Le gloubi-boulga des européennes

À la clôture du dépôt des listes, le 3 mai, le ministère de l’Intérieur en a recensé pas moins de 33.

Agathe Mercante  • 8 mai 2019 abonné·es
Le gloubi-boulga des européennes
© crédit photo : KENZO TRIBOUILLARD/AFP

Voici venu le temps des élections européennes. Après un automne, un hiver et un printemps marqués par les mobilisations des gilets jaunes, les marches pour le climat et le « grand débat » – qui n’avait de débat que le nom – l’heure est à la campagne et au vote. À la clôture du dépôt des listes, le 3 mai, le ministère de l’Intérieur en a recensé pas moins de 33. Deux listes estampillées gilets jaunes (l’Alliance jaune de Francis Lalanne, Évolution citoyenne de Christophe Chalençon), une du Mouvement pour l’initiative citoyenne, qui défend le RIC, une du Parti pirate, une autre prônant l’usage de l’espéranto ou encore une du Parti animaliste viennent ainsi s’ajouter aux très (trop ?) nombreuses candidatures déjà déclarées – les téléspectateurs du débat du 4 avril sur France 2, où 12 candidats tentaient d’expliquer leur programme dans la cacophonie générale, s’en souviennent.

Déjà en campagne, les listes principales captent la lumière… et les intentions de vote. Le Rassemblement national récolterait, selon les sondages, 23 % des voix, talonné par Renaissance, la liste menée par la macroniste Nathalie Loiseau, à 21,5 %, suivie par Les Républicains, à 15 %, Europe Écologie-Les Verts (9 %) et La France insoumise (8,5 %) (1). En dilettante, la liste Place publique-PS-Nouvelle Donne oscille autour des 5 % de voix nécessaires pour avoir des représentants au Parlement européen. Voilà pour les éligibles. Quelques candidats, pourtant crédités de peu, parviennent à se faire une place au soleil médiatique : Benoît Hamon (2,5 %) et le communiste Ian Brossat (3 %). La gauche, plus morcelée que jamais, présente des programmes comportant quelques similitudes, allant d’une critique unanime des traités libéraux à un meilleur accueil des migrants en passant par l’urgence écologique. À droite et à l’extrême droite, se croisent et s’entrecroisent les alliés d’antan : Florian Philippot (Les Patriotes), Jordan Bardella (RN) ou encore Nicolas Dupont-Aignan (Debout la France) font cavaliers seuls tandis que François-Xavier Bellamy (LR) tente d’incarner la droite traditionnelle qui avait séduit les électeurs de François Fillon (les magouilles en moins).

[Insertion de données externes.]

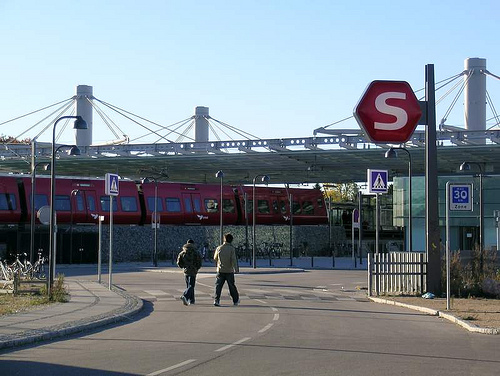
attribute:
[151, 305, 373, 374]
road — gray, grey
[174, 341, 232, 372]
lines — white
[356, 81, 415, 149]
sign — red, white, large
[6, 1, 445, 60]
sky — blue, clear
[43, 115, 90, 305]
lamp — tall, grey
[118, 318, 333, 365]
street — gray, cement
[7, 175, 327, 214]
train — red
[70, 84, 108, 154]
supports — grey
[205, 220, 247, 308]
man — walking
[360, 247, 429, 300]
fence — gray, white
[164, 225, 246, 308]
people — walking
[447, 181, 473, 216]
sign — blue, white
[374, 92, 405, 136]
s — large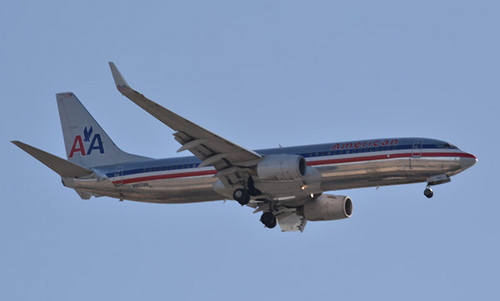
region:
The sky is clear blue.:
[3, 0, 498, 99]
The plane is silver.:
[0, 58, 490, 238]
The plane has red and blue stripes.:
[11, 60, 496, 244]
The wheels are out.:
[226, 180, 292, 231]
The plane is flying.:
[28, 73, 497, 240]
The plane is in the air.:
[28, 65, 492, 238]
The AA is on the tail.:
[60, 125, 117, 165]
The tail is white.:
[15, 84, 140, 184]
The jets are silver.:
[260, 145, 360, 226]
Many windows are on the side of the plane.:
[108, 139, 432, 173]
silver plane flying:
[18, 83, 486, 226]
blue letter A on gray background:
[85, 130, 105, 155]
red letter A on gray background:
[67, 134, 84, 160]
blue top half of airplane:
[93, 128, 465, 178]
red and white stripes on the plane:
[107, 138, 472, 188]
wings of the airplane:
[8, 49, 255, 210]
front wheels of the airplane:
[415, 182, 439, 199]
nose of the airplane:
[463, 147, 479, 168]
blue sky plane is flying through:
[2, 7, 494, 297]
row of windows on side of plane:
[113, 133, 401, 185]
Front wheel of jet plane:
[416, 177, 444, 207]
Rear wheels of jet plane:
[227, 179, 290, 242]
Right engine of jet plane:
[247, 143, 319, 196]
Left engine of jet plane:
[296, 184, 361, 233]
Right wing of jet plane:
[92, 57, 269, 189]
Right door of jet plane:
[404, 137, 429, 169]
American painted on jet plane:
[326, 134, 412, 154]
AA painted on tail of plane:
[59, 118, 114, 165]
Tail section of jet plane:
[10, 80, 125, 204]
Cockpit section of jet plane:
[438, 133, 481, 190]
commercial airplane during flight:
[10, 58, 477, 231]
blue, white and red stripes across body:
[95, 141, 477, 183]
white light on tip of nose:
[471, 150, 476, 165]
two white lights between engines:
[296, 181, 312, 196]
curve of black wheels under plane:
[230, 180, 276, 226]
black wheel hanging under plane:
[420, 171, 432, 196]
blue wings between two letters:
[65, 120, 105, 155]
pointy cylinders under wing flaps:
[175, 130, 240, 180]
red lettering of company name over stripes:
[328, 135, 398, 157]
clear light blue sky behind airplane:
[1, 5, 496, 295]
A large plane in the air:
[24, 73, 474, 228]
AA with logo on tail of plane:
[66, 113, 111, 163]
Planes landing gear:
[226, 178, 281, 245]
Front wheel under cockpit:
[422, 176, 434, 203]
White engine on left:
[253, 151, 308, 185]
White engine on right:
[308, 196, 354, 226]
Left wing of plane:
[107, 65, 252, 166]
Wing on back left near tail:
[11, 135, 86, 185]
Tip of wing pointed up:
[101, 51, 132, 91]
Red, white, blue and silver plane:
[315, 135, 437, 183]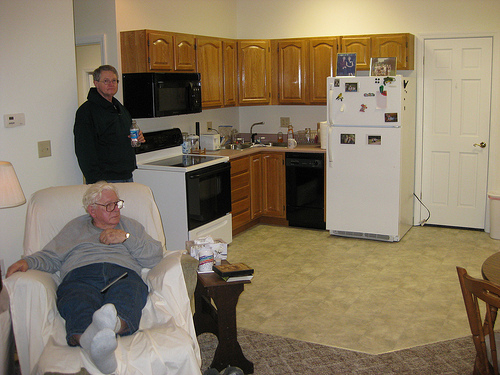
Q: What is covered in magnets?
A: The fridge.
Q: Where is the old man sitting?
A: On a white recliner.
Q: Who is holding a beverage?
A: A man.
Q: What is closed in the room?
A: The white door.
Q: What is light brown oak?
A: The cupboards.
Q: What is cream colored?
A: The laminate.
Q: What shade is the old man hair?
A: White.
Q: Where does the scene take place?
A: In a house.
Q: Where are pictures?
A: On a fridge.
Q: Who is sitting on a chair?
A: Old man.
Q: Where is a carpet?
A: On the floor.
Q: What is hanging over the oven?
A: Microwave.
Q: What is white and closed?
A: The door.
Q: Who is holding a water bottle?
A: Man standing.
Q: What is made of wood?
A: The cabinets.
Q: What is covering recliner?
A: White sheet.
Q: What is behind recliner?
A: Older man.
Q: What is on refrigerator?
A: Magnets.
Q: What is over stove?
A: Black microwave.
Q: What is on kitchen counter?
A: Stuff.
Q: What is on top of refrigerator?
A: Pictures.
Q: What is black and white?
A: Stove.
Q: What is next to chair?
A: End table.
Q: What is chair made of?
A: Wood.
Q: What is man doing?
A: Sitting.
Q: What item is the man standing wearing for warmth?
A: A jacket.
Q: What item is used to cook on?
A: A stove.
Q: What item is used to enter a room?
A: A door.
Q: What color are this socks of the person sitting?
A: White.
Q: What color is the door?
A: White.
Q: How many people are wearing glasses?
A: Two.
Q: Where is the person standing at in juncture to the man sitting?
A: Behind.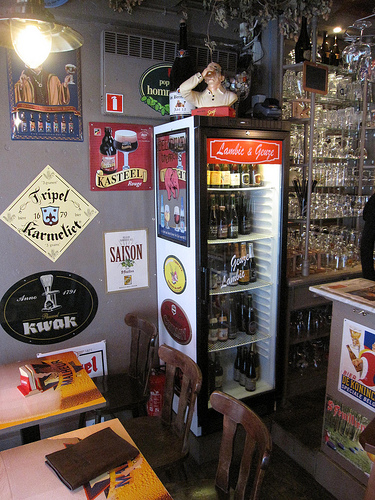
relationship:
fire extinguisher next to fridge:
[146, 363, 167, 413] [149, 113, 280, 438]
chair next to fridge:
[81, 299, 155, 419] [149, 113, 280, 438]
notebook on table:
[45, 426, 136, 492] [4, 415, 172, 498]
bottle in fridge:
[241, 295, 259, 335] [149, 113, 280, 438]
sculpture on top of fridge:
[175, 59, 241, 117] [149, 113, 280, 438]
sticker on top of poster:
[102, 93, 127, 114] [88, 123, 154, 191]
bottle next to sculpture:
[161, 18, 198, 115] [175, 59, 241, 117]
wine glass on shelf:
[332, 234, 347, 270] [290, 218, 365, 283]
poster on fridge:
[152, 127, 195, 249] [149, 113, 280, 438]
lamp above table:
[3, 3, 85, 74] [4, 415, 172, 498]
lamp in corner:
[3, 3, 85, 74] [1, 2, 106, 170]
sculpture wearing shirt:
[175, 59, 241, 117] [179, 73, 235, 107]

Cette abondance de listes et de candidatures rappelle à qui voudrait l’oublier que la recomposition politique post-élection de Macron est loin d’être terminée. La supernova libérale, incarnée par la liste Renaissance, continue, deux ans après, d’agréger autour d’elle toutes les mouvances, des écologistes Pascal Canfin et Pascal Durand passés sous pavillon macronien à quelques brebis d’extrême droite tentées par le discours anti-immigration de Nathalie Loiseau (n’avait-elle pas fait le distinguo entre migrants et réfugiés ?) couplé à sa présence, il y a fort longtemps certes, sur la liste d’un syndicat d’extrême droite. Autant d’éléments qui rappellent qu’en France, pays peu joyeux des enfants à majorité malheureux, les monstres politiques et pas si gentils sont aussi de sortie.


(1) Sondage Euro-Rolling 2019 de l’Ifop, 7 mai 2019.